Data entries:
· · · · ·

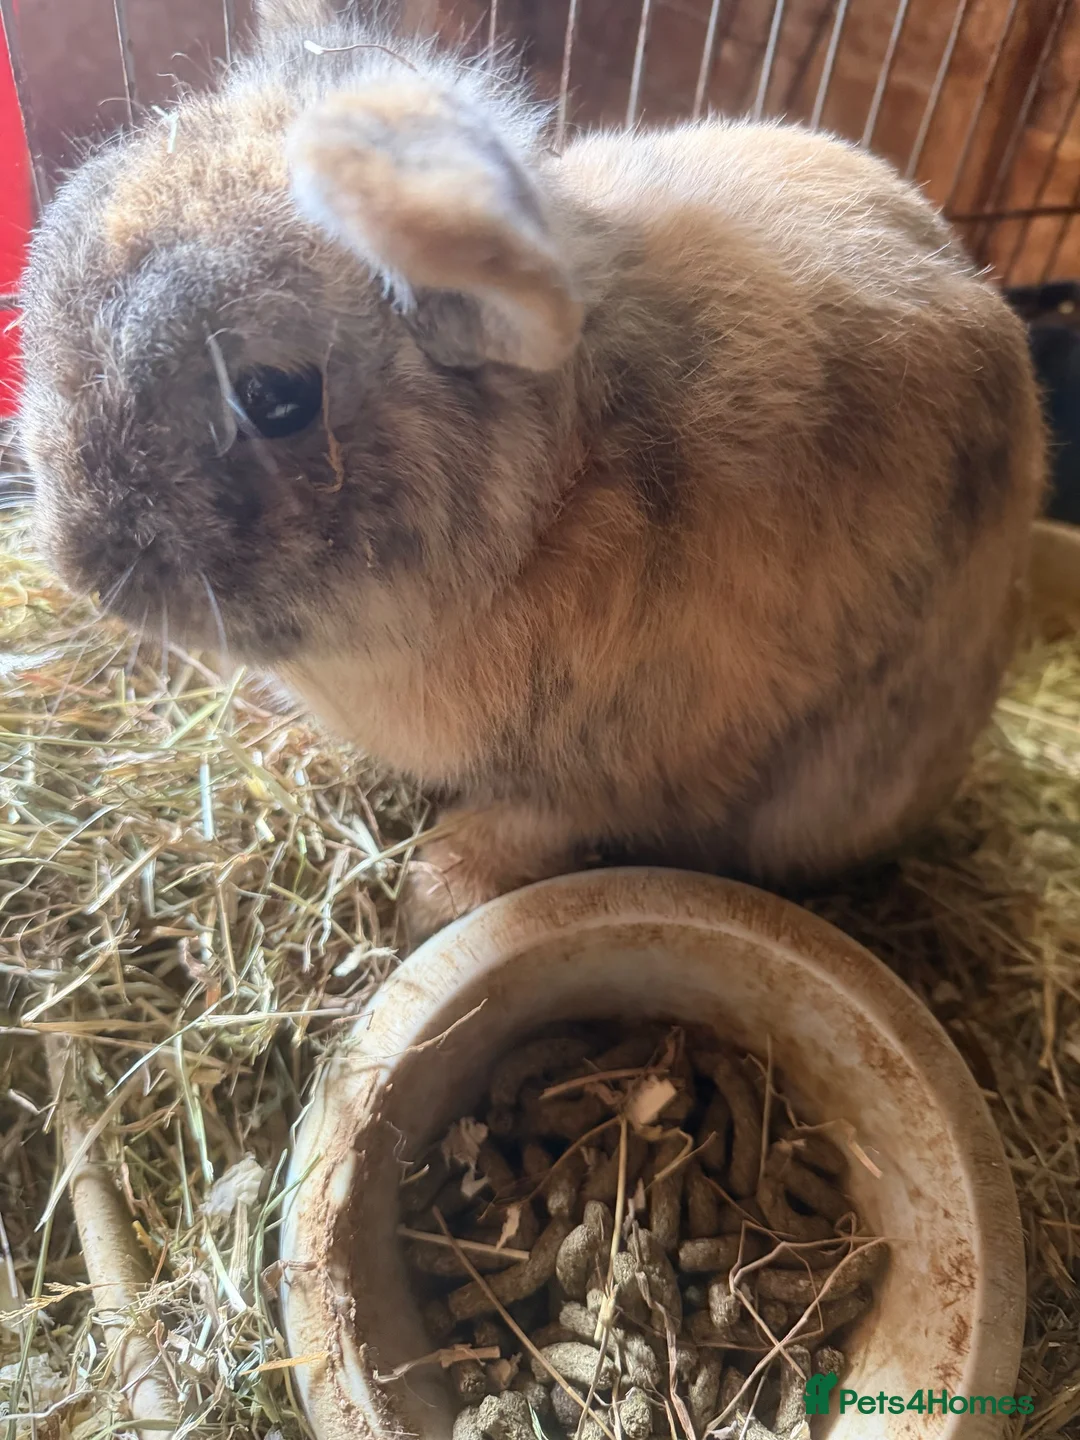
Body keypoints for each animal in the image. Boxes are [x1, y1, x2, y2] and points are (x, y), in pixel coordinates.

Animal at [19, 0, 1045, 942]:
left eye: (272, 395)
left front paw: (434, 899)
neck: (551, 511)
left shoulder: (615, 775)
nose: (82, 561)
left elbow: (530, 827)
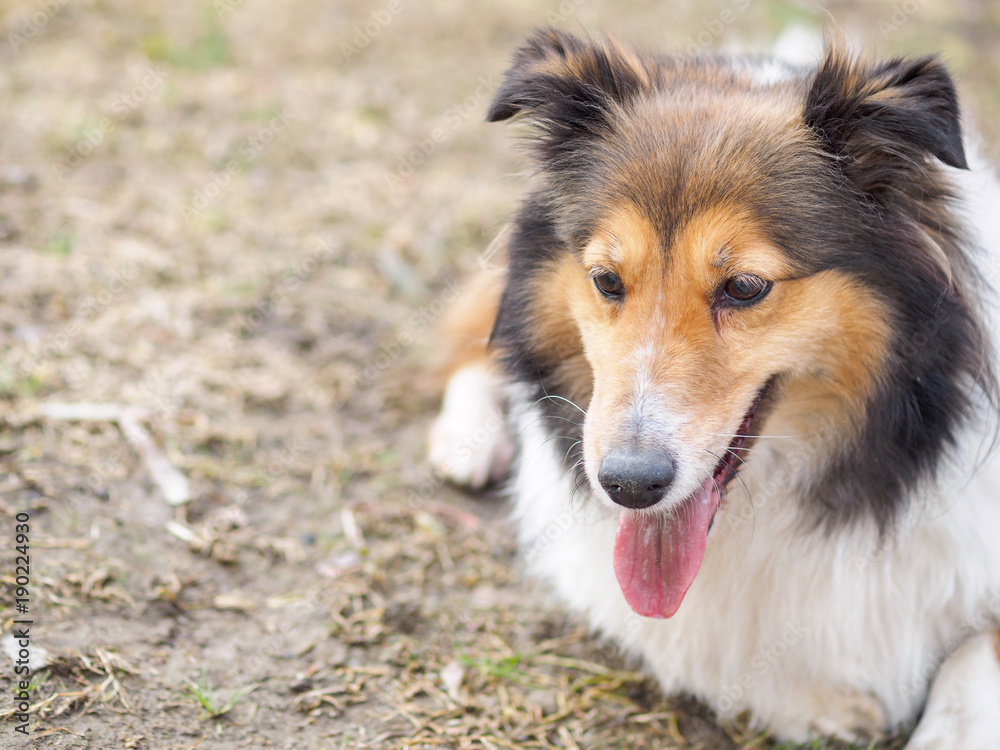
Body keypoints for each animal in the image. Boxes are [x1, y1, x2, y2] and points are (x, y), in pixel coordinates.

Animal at [426, 27, 1000, 748]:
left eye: (745, 287)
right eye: (606, 280)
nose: (628, 486)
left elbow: (972, 657)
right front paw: (828, 700)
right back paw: (468, 440)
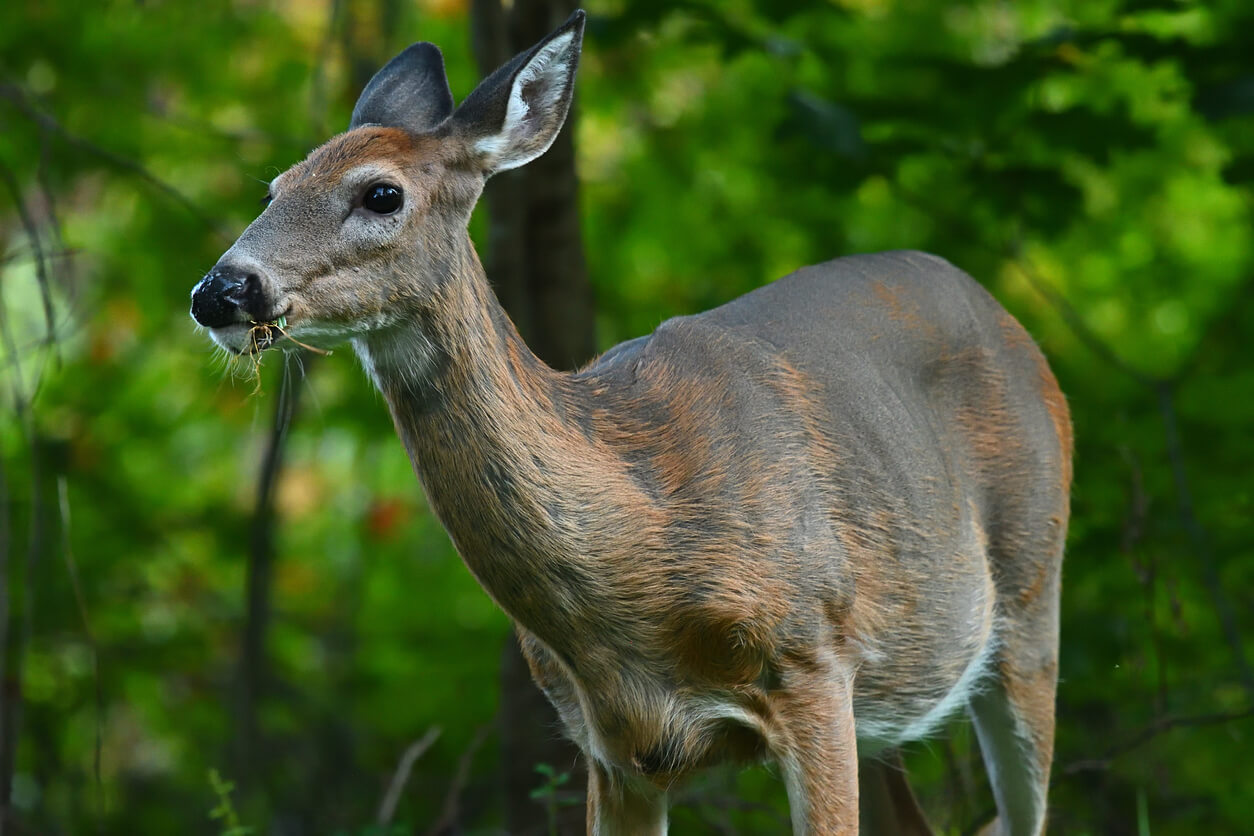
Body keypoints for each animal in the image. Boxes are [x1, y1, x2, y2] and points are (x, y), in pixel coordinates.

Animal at [188, 8, 1068, 836]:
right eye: (274, 188)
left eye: (380, 193)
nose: (220, 290)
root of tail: (1009, 321)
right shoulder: (614, 746)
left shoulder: (812, 658)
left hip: (1031, 600)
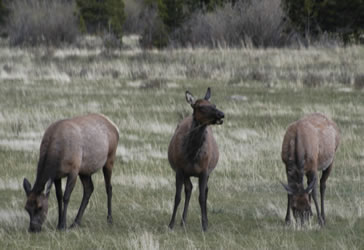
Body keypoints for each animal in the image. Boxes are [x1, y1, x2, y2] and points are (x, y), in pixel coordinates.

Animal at [168, 87, 225, 231]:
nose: (221, 114)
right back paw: (183, 221)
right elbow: (177, 197)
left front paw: (204, 225)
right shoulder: (179, 170)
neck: (192, 155)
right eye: (201, 107)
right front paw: (171, 224)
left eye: (214, 104)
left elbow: (202, 197)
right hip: (187, 174)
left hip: (208, 171)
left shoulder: (204, 171)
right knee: (189, 189)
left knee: (205, 190)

· · · · ·

TASK GOAL
Reproduce the data above exactly, but only from the line containing "nose: (628, 486)" through the line containing "left hip: (1031, 600)"; skip the pictures.

RESPONSE
nose: (628, 486)
left elbow: (972, 657)
right front paw: (828, 700)
right back paw: (468, 440)
Body keypoints for each animal in the image. Boxes are [x1, y1, x2, y2] and points are (x, y), in pixel coordinates.

Animal at [188, 8, 1068, 836]:
right eye: (274, 188)
left eye: (380, 193)
nose: (220, 290)
root of tail: (1009, 321)
right shoulder: (614, 746)
left shoulder: (812, 658)
left hip: (1031, 600)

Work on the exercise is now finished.